### Exercise directions
Your response should consist solely of the lines from the one containing "left shoulder: (832, 406)" through the end of the data, copied exactly.

Images with localized body landmarks:
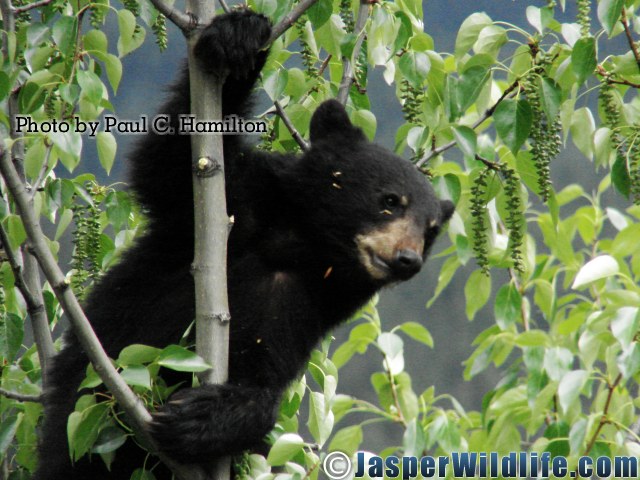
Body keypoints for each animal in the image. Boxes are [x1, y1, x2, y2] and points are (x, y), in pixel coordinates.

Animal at [34, 9, 454, 480]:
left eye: (430, 229)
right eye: (390, 200)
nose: (408, 259)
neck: (300, 248)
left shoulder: (302, 309)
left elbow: (264, 378)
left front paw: (204, 416)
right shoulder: (234, 206)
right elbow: (175, 160)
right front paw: (239, 39)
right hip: (76, 423)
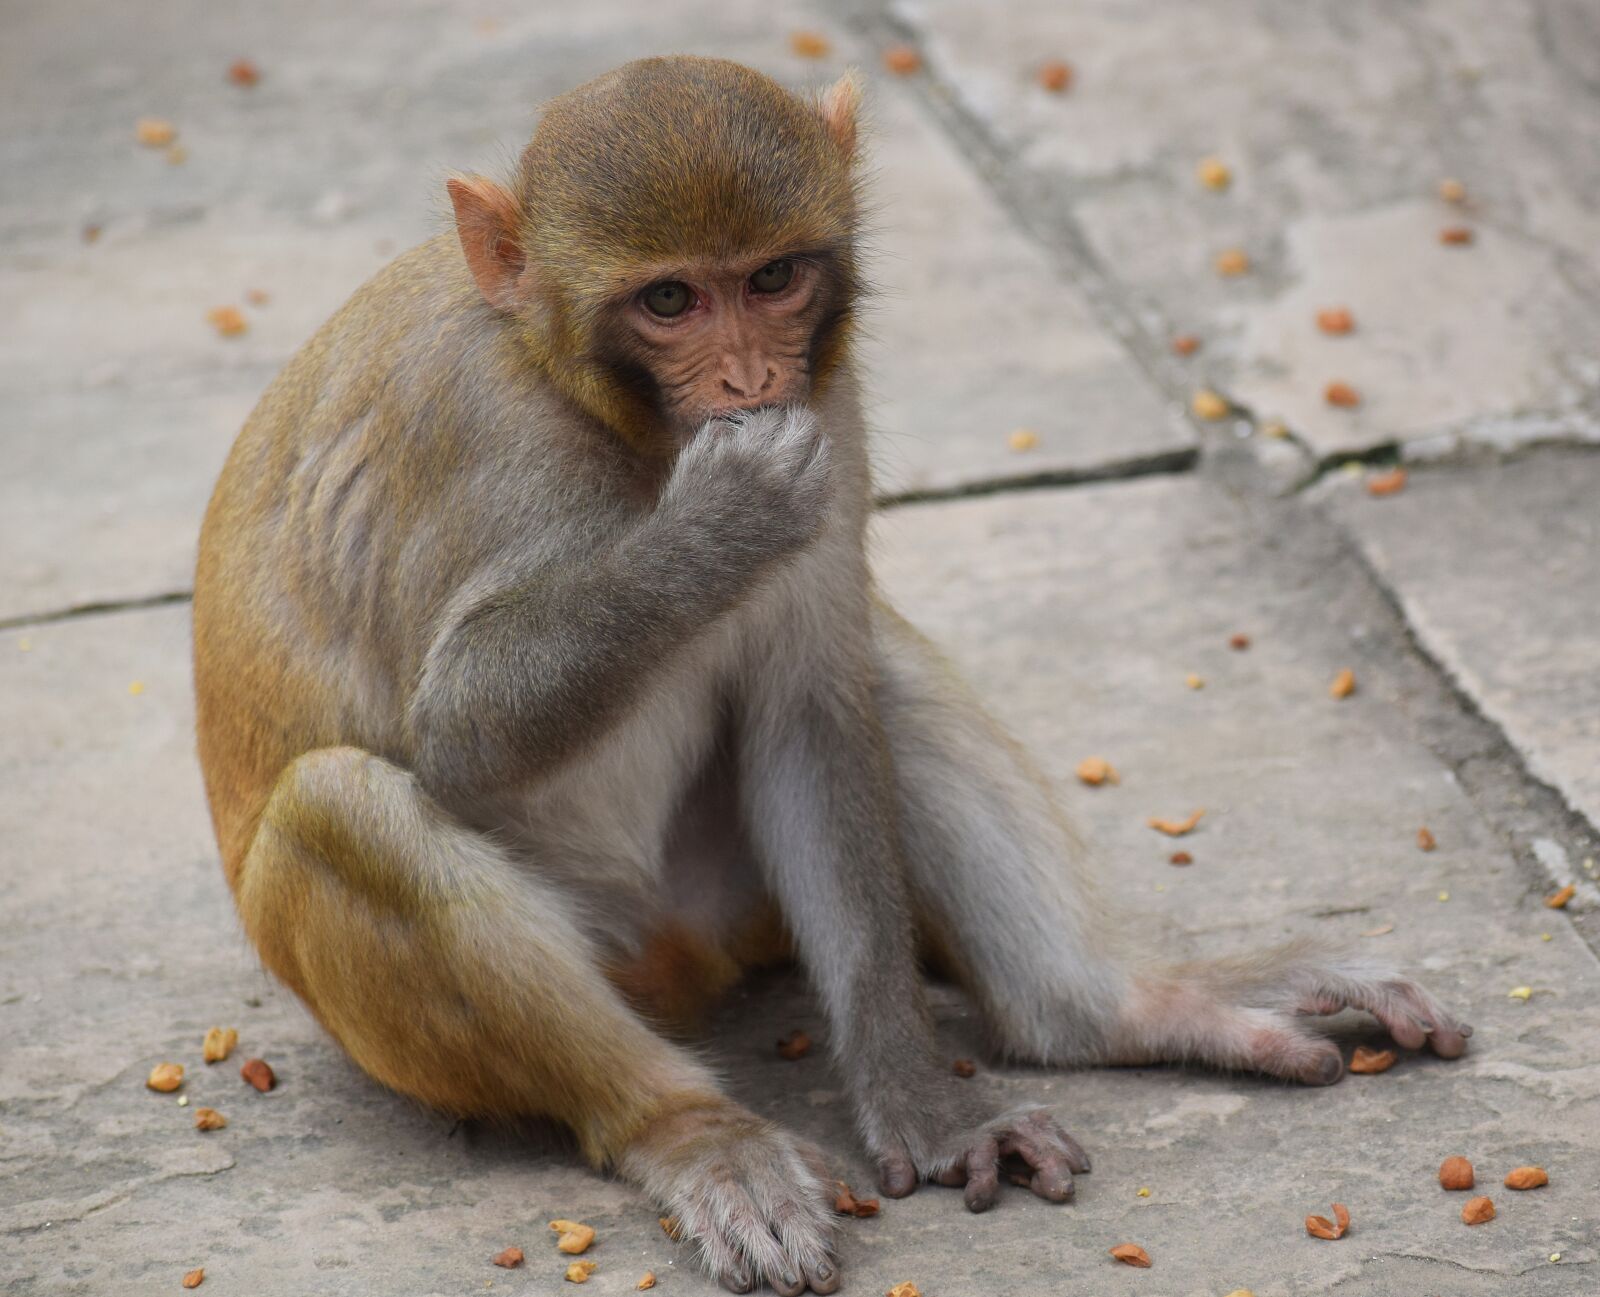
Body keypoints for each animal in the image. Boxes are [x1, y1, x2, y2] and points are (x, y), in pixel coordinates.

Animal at [192, 56, 1470, 1296]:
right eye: (669, 300)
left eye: (770, 279)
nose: (751, 377)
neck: (596, 404)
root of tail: (681, 960)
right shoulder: (483, 435)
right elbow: (459, 736)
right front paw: (720, 521)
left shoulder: (832, 406)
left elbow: (810, 708)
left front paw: (924, 1107)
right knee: (339, 808)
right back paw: (688, 1128)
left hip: (727, 893)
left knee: (875, 667)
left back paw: (1110, 1008)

### Exercise response
left shoulder: (832, 406)
left elbow: (810, 708)
left front paw: (924, 1107)
right knee: (339, 808)
right back paw: (688, 1128)
left hip: (727, 893)
left knee: (875, 667)
left back paw: (1110, 1008)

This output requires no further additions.